Mississippi will soon see more than 1,000 contracted healthcare workers at 61 hospitals coming in to assist with the workload being endured by healthcare systems due to COVID-19. That total breaks down to 808 nurses, three certified registered nurse anesthetists, 22 nurse practitioners, 193 respiratory therapists, and 20 paramedics.

The 60-day contract will cost $10 million per week, but that money will be 100 percent refunded by the federal government through the Stafford Act.

Singing River Health System’s three hospitals in Pascagoula, Ocean Springs and Gulfport will be among those receiving additional workers, as well as Memorial Hospital in Gulfport.

“Improving health and saving lives, that’s what we are here for,” said Jessica Lewis, the executive director over human resources for Singing River Health System.

That’s the motto the Singing River Health System has had in place, but it’s been more and more difficult due to the shortage of workers. In the health system, there are currently 167 vacancies just for registered nurses.

“We support that with travelers and with our own team working extra hours,” Lewis said.

The shortage is stretching the healthcare system thin during a time when the focus is battling the delta variant.

“We have beds. We just can’t open them,” said Lewis.

Of the more than 1,000 workers being contracted throughout Mississippi, Singing River Health System will get 53 registered nurses and 18 respiratory technicians. The workers will trickle in over the next few days and hit the ground running helping some of the more severe COVID-19 patients.

“We have over 40 in our beds in our ERs and ICUs,” Lewis said.

Even even though hospitals are getting a small sigh of relief, it’s not a long-term solution.
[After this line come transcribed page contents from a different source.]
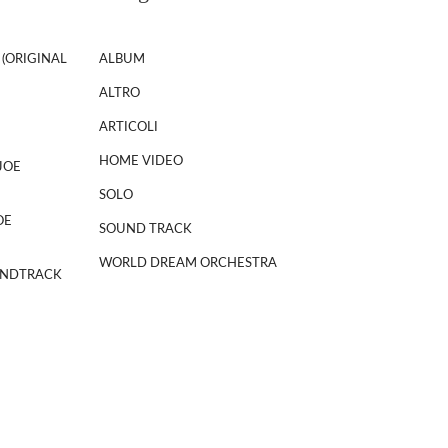
 (ORIGINAL
ALBUM
ALTRO
ARTICOLI
HOME VIDEO
JOE
SOLO
OE
SOUND TRACK
WORLD DREAM ORCHESTRA
NDTRACK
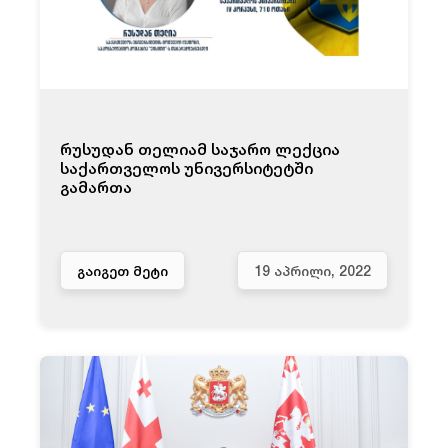
რუსუდან თელიამ საჯარო ლექცია
საქართველოს უნივერსიტეტში
გამართა
ᲒᲐᲘᲒᲔᲗ ᲛᲔᲢᲘ
19 ᲐᲞᲠᲘᲚᲘ, 2022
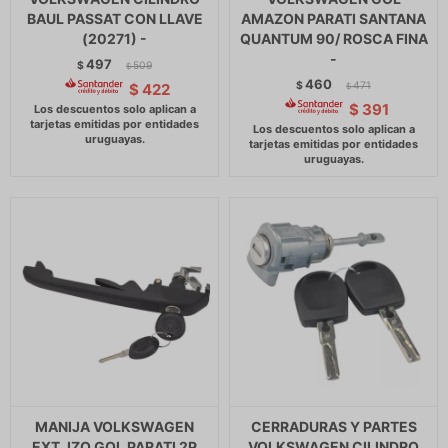
BAUL PASSAT CON LLAVE
AMAZON PARATI SANTANA
(20271) -
QUANTUM 90/ ROSCA FINA
-
497
$
509
$
460
$
471
$
422
$
$
391
MANIJA VOLKSWAGEN
CERRADURAS Y PARTES
EXT. IZQ.GOL PARATI 2P
VOLKSWAGEN CILINDRO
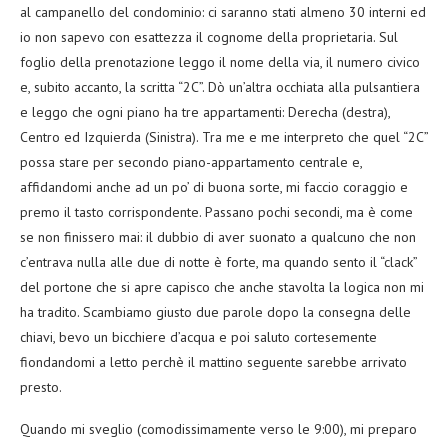
al campanello del condominio: ci saranno stati almeno 30 interni ed
io non sapevo con esattezza il cognome della proprietaria. Sul
foglio della prenotazione leggo il nome della via, il numero civico
e, subito accanto, la scritta “2C”. Dò un’altra occhiata alla pulsantiera
e leggo che ogni piano ha tre appartamenti: Derecha (destra),
Centro ed Izquierda (Sinistra). Tra me e me interpreto che quel “2C”
possa stare per secondo piano-appartamento centrale e,
affidandomi anche ad un po’ di buona sorte, mi faccio coraggio e
premo il tasto corrispondente. Passano pochi secondi, ma è come
se non finissero mai: il dubbio di aver suonato a qualcuno che non
c’entrava nulla alle due di notte è forte, ma quando sento il “clack”
del portone che si apre capisco che anche stavolta la logica non mi
ha tradito. Scambiamo giusto due parole dopo la consegna delle
chiavi, bevo un bicchiere d’acqua e poi saluto cortesemente
fiondandomi a letto perchè il mattino seguente sarebbe arrivato
presto.
Quando mi sveglio (comodissimamente verso le 9:00), mi preparo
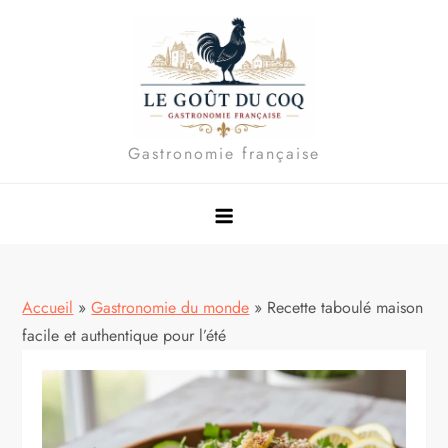
Skip
to
content
Gastronomie française
Accueil
»
Gastronomie du monde
»
Recette taboulé maison
facile et authentique pour l’été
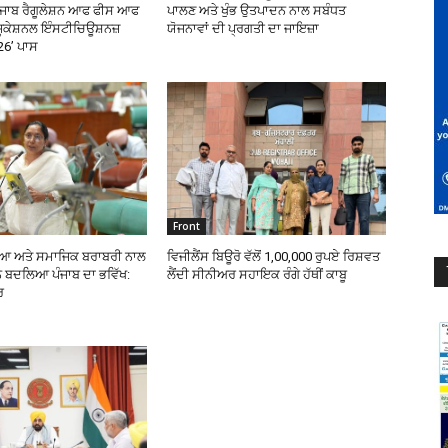
‘ਪੰਜਾਬ ਰੈਗੂਲੇਸ਼ਨ ਆਫ ਫੀਸ ਆਫ
ਪਾਲਣ ਅਤੇ ਖੁੰਭ ਉਤਪਾਦਨ ਨਾਲ ਸਬੰਧਤ
ੂਕੇਸ਼ਨਲ ਇੰਸਟੀਚਿਊਸ਼ਨਜ਼
ਯੋਜਨਾਵਾਂ ਦੀ ਪ੍ਰਗਤੀ ਦਾ ਜਾਇਜ਼ਾ
26’ ਪਾਸ
Front
ਖਿਆ ਅਤੇ ਸਮਾਜਿਕ ਬਰਾਬਰੀ ਨਾਲ
ਵਿਜੀਲੈਂਸ ਬਿਊਰੋ ਵੱਲੋਂ 1,00,000 ਰੁਪਏ ਰਿਸ਼ਵਤ
 ਬਦਲਿਆ ਪੰਜਾਬ ਦਾ ਭਵਿੱਖ:
ਲੈਂਦੀ ਸੀਨੀਅਰ ਸਹਾਇਕ ਰੰਗੇ ਹੱਥੀਂ ਕਾਬੂ
ਰ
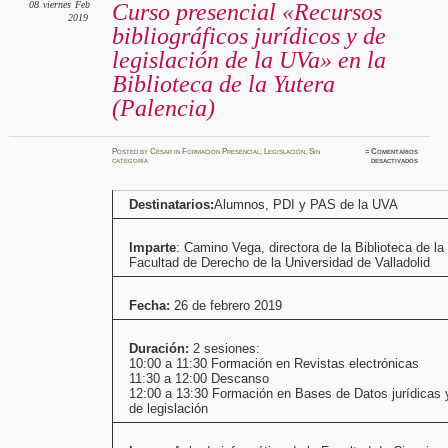
08
viernes
Feb
Curso presencial «Recursos
2019
bibliográficos jurídicos y de
legislación de la UVa» en la
Biblioteca de la Yutera
(Palencia)
Posted
by
César
in
Formación Presencial
,
Legislación
,
Sin
≈
Comentarios
en
categoría
desactivados
Curso
presenci
«Recurs
bibliogr
Destinatarios:
Alumnos, PDI y PAS de la UVA
jurídico
y
de
legislac
de
Imparte
: Camino Vega, directora de la Biblioteca de la
la
UVa»
Facultad de Derecho de la Universidad de Valladolid
en
la
Bibliot
de
Fecha:
26 de febrero 2019
la
Yutera
(Palenci
Duración:
2 sesiones:
10:00 a 11:30 Formación en Revistas electrónicas
11:30 a 12:00 Descanso
12:00 a 13:30 Formación en Bases de Datos jurídicas 
de legislación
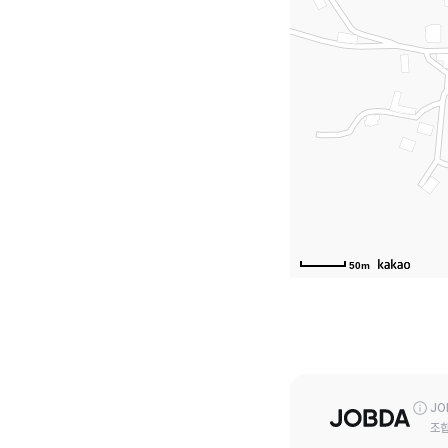
50m
JO
조합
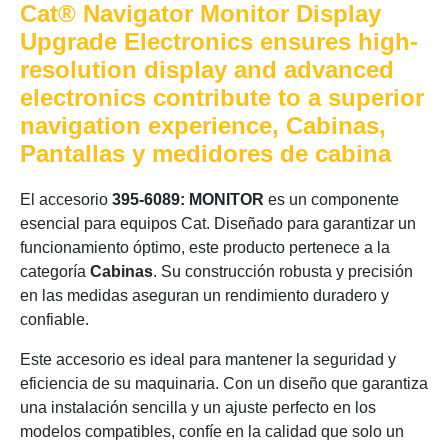
Cat® Navigator Monitor Display
Upgrade Electronics ensures high-
resolution display and advanced
electronics contribute to a superior
navigation experience, Cabinas,
Pantallas y medidores de cabina
El accesorio
395-6089: MONITOR
es un componente
esencial para equipos Cat. Diseñado para garantizar un
funcionamiento óptimo, este producto pertenece a la
categoría
Cabinas
. Su construcción robusta y precisión
en las medidas aseguran un rendimiento duradero y
confiable.
Este accesorio es ideal para mantener la seguridad y
eficiencia de su maquinaria. Con un diseño que garantiza
una instalación sencilla y un ajuste perfecto en los
modelos compatibles, confíe en la calidad que solo un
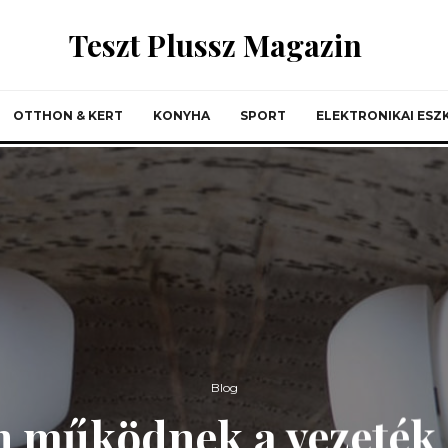
Teszt Plussz Magazin
OTTHON & KERT
KONYHA
SPORT
ELEKTRONIKAI ES
Blog
 működnek a vezeték 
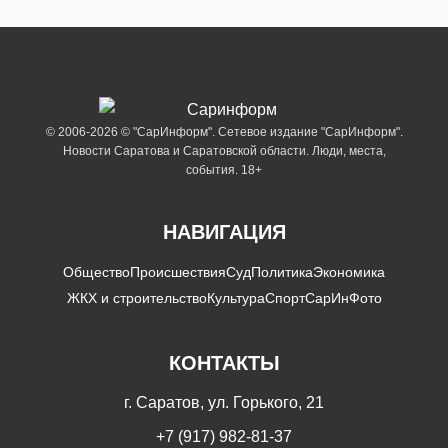
© 2006-2026 © "СарИнформ". Сетевое издание "СарИнформ".
Новости Саратова и Саратовской области. Люди, места,
события. 18+
НАВИГАЦИЯ
Общество
Происшествия
Суд
Политика
Экономика
ЖКХ и строительство
Культура
Спорт
СарИнФото
КОНТАКТЫ
г. Саратов, ул. Горького, 21
+7 (917) 982-81-37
There’s still a need to recruit and retain people statewide, and Singing River Health System will continue to try and fill their vacant positions in the meantime.

“We could even use more if there are more hands out there,” Lewis said.

Aiding the healthcare workers being contracted to Mississippi are medical personnel from the U.S. Army and the U.S. Air Force, who will deploy 43 people from each branch to hospitals in Jackson and Tupelo.